Celebrating the lives lost in 9/11

Ramon Grijalvo

By Cristina DC Pastor

Nenita Grijalvo walked up the stage and began to wipe a tear even before she could utter a word.

“9/11 is the day that changed our lives forever,” began the widow of Ramon Grijalvo, the devoted Ilonggo husband who worked as a computer analyst at Blue Cross Blue Shield, which occupied 10 floors at One World Trade Center.

Ramon did not die instantly when the World Trade Center was attacked on September 11, 2001. First, he suffered severe burns, and then humiliation. He was mistakenly turned over to a Chinese family, recalled Nenita. “He died on September 15; we buried my husband after 10 days.”

Ramon and 20 other Filipinos were among the nearly 3,000 people who perished in 9/11. Their lives were remembered in nuggets of narratives read in a solemn ceremony marked by music and spoken word performances. The Tenth Anniversary Tribute for Filipino American Families was a collaboration by 15 community organizations led by the Filipino American National Historical Society of Metro New York.

“This time of the year is never easy for any of us,” intoned Dr. Kevin Nadal, president of the FANHS-Metro NY, who lost an uncle to the historic tragedy. It is a time, he said, when Filipinos saw their homes crumble and their dreams crushed. “Many of them immigrated to this country in search of a better life. Many of them were young professionals who were just getting their lives started.”


Grace Alegre Cua was one of them. She applied for an accounting job at Metropolitan Bank & Trust, but did not get the position in part because the hiring manager had a crush on her, and they married shortly after. “She didn’t get the job but found a husband,” the husband Ildefons Cua told The New York Times. She eventually found a job at another bank with offices at Two World Trade Center.

Another fatality was Marsh & McLennan accountant Cesar Alviar, a lover of ballroom dancing who always kissed his wife of 28 years before leaving the house to go to work.
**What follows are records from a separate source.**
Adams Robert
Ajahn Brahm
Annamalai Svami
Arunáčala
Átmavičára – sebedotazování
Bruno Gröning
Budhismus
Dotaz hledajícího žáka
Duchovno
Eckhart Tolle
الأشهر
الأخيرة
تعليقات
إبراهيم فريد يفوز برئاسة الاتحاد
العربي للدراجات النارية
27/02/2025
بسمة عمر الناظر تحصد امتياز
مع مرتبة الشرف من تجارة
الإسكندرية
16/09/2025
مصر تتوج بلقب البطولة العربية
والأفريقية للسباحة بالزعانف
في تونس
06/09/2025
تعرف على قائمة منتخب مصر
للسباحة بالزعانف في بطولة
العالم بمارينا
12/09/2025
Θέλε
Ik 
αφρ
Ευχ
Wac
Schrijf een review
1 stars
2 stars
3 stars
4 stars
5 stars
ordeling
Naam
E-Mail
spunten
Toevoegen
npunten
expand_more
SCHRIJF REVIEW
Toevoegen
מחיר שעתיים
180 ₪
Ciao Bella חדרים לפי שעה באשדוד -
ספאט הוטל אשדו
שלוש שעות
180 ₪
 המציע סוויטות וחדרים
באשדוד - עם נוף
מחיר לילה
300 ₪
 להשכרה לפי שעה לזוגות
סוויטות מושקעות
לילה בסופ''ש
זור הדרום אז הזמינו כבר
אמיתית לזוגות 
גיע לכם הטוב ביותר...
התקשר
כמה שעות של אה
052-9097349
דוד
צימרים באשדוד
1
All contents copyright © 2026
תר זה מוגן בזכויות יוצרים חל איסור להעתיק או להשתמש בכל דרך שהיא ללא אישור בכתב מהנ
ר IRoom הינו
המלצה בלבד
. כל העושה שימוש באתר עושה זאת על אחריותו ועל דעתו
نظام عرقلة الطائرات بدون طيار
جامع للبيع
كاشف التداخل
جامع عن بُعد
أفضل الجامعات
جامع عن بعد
On September 11, he paused after the kiss “like he wanted to say something,” said his wife. But she was rushing, and did not find the time to listen to what he had to say.

Two families from New Jersey lost cousins Judy Fernandez and Ma. Theresa Santillan. They were among the 658 Cantor Fitzgerald employees whose lives were cut short in the horrific attacks. Ma. Theresa was planning her wedding for the following year, and Judy was to be her maid of honor.


Julian Tamayo recalled the music-filled life of his father, Hector, a civil engineer who worked at Two World Trade Center. His favorite song, “Today” by John Denver, was played during the ceremony. Julian said the song speaks so much of what his father’s life was about – relishing each day with friends and family “like it was always today.”

A video message of widower Rudy Abad paying tribute to his wife, Marie Rose, was aired. Rudy is back in the Philippines continuing the charity work begun by his wife. Marie Rose survived the 1993 attack on the WTC by walking down 110 stories, but stood no chance in 2001 when her building collapsed. Rudy has donated money to build homes for squatter families.

He said, “There are now thousands of families whose lives have changed because my wife died.”

The 21 Filipino victims of 9/11 are: Marie Rose Abad, Grace Alegre-Cua, Cesar Alviar, Marlyn Bautista, Cecile Caguicla, Jayceryll deChavez, Benilda Domingo, Judy Fernandez, Ronald Gamboa (who died with partner Daniel Brandhorst and their adopted son David Gamboa-Brandhorst), Ramon Grijalvo, Frederick Kuo Jr., Arnold Lim, Manuel Lopez, Ruben Ornedo, Carl Allen Peralta, Maria Theresa Santillan, Rufino Conrado Santos, David Marc Sullins, Larry Sumaya, Hector Tamayo, and Cynthia Betita Motus Wilson.

Cristina DC is the founding editor of The FilAm.